Il pourrait également être pertinent de scruter ce qui, dans la nouvelle PAC, va dans le bon sens ou pas pour le climat, la biodiversité et l'eau. Comment les plans stratégiques nationaux pourraient mieux embarquer la question du stockage du carbone et la réduction des émissions de gaz à effet de serre, par exemple, via le maintien d'un couvert végétal sur leur sol toute l'année. Il est par ailleurs possible de s'appuyer sur les leviers fiscaux comme la taxe carbone aux frontières pour inciter les agriculteurs à recourir aux engrais organiques plutôt qu'aux engrais de synthèse. Le paquet « Fit-for-55 » s'inscrit dans cette approche systémique en encourageant les rapprochements entre les différentes stratégies et réglementations, comme la PAC, la stratégie sur les sols, la certification de la séquestration carbone dans les sols, la taxonomie, etc. Tous ces textes concourent à aller dans le même sens si on les fait dialoguer entre eux.

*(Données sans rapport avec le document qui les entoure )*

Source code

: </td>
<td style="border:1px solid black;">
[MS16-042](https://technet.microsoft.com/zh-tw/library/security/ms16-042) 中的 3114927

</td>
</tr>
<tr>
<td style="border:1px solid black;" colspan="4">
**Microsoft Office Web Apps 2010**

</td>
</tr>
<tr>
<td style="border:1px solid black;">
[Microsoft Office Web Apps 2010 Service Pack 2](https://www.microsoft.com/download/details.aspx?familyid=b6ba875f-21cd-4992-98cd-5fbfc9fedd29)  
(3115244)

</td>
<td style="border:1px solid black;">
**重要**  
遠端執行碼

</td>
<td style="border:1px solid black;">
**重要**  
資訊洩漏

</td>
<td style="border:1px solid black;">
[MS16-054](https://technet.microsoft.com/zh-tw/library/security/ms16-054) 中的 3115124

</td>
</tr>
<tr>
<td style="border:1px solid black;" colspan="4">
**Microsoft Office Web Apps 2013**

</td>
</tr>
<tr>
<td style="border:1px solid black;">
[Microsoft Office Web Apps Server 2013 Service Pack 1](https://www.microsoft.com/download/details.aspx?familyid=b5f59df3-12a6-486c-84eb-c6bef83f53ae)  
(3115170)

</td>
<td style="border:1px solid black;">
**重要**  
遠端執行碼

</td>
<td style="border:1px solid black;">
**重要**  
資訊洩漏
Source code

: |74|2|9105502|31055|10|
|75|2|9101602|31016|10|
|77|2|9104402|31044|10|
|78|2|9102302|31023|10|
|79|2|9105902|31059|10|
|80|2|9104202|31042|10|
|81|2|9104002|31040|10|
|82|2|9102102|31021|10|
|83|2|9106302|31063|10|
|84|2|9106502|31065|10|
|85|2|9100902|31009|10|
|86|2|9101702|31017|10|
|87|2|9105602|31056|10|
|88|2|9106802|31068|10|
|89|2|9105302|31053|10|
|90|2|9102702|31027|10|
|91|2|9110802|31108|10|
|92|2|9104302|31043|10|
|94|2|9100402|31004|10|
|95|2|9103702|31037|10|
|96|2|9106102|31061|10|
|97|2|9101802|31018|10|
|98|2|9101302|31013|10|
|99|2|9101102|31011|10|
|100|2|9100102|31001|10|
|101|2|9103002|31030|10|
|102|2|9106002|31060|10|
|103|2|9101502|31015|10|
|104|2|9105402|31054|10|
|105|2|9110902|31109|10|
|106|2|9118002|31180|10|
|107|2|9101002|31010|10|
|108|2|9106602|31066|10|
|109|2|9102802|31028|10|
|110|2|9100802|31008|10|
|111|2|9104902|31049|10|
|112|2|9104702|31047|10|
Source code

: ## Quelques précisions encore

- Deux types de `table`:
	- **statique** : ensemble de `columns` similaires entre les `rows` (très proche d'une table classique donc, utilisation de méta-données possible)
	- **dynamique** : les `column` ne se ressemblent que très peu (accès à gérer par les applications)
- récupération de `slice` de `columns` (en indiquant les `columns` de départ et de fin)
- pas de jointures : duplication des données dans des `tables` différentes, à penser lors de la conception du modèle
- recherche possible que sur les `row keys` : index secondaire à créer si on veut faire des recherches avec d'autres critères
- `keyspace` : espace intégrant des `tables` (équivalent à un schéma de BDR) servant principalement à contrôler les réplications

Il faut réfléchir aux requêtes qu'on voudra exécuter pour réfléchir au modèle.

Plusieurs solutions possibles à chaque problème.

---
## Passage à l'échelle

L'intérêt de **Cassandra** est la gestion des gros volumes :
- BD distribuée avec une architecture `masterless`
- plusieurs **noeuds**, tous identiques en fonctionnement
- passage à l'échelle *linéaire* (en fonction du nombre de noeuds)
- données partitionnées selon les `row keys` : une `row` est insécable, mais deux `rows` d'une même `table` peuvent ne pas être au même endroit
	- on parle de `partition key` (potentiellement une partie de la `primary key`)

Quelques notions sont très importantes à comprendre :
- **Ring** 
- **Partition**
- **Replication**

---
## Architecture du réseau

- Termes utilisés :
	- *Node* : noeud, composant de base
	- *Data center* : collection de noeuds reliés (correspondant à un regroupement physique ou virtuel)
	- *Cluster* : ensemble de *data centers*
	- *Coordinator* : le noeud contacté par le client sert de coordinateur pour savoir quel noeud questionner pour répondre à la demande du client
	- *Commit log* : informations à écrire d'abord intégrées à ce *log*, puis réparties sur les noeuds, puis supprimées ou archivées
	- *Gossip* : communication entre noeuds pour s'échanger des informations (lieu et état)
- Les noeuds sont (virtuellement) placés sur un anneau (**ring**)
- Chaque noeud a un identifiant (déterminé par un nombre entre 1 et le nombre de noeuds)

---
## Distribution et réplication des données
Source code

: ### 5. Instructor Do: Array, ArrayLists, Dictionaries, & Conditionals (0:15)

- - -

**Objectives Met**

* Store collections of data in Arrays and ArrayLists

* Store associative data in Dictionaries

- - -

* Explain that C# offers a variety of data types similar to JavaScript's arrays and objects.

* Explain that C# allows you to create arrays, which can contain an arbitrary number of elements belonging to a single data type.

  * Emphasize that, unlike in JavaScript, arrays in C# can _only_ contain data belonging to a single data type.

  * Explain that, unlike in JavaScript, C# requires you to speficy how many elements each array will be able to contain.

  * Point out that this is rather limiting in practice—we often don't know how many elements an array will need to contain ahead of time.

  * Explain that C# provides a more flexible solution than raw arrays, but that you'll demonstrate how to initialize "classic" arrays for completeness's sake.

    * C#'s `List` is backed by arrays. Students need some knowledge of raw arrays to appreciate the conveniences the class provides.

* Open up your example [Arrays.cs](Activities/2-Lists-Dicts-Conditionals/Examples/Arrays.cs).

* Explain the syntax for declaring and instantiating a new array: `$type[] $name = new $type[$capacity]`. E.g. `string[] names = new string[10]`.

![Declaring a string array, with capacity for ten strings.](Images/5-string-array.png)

AE : Et quelle serait l'étape d'après ?
EB : Il serait bien de réaliser des simulations théoriques et des tests sur le terrain pour partager les propositions et rassurer tout le monde, être dans une démarche de gagnant-gagnant. Plutôt que d'attendre la mise en œuvre de la prochaine PAC en 2023, mieux vaut discuter, co-construire, tester ensemble et apprendre les uns des autres : avec des associations, les conseillers des chambres d'agriculture, des coopératives, des entreprises de l'agro-alimentaire, etc. Cette année 2022 pourrait permettre ces échanges et simulations. Ce serait utile pour accroître la confiance entre tous, inventer de nouveaux modèles économiques plus durables.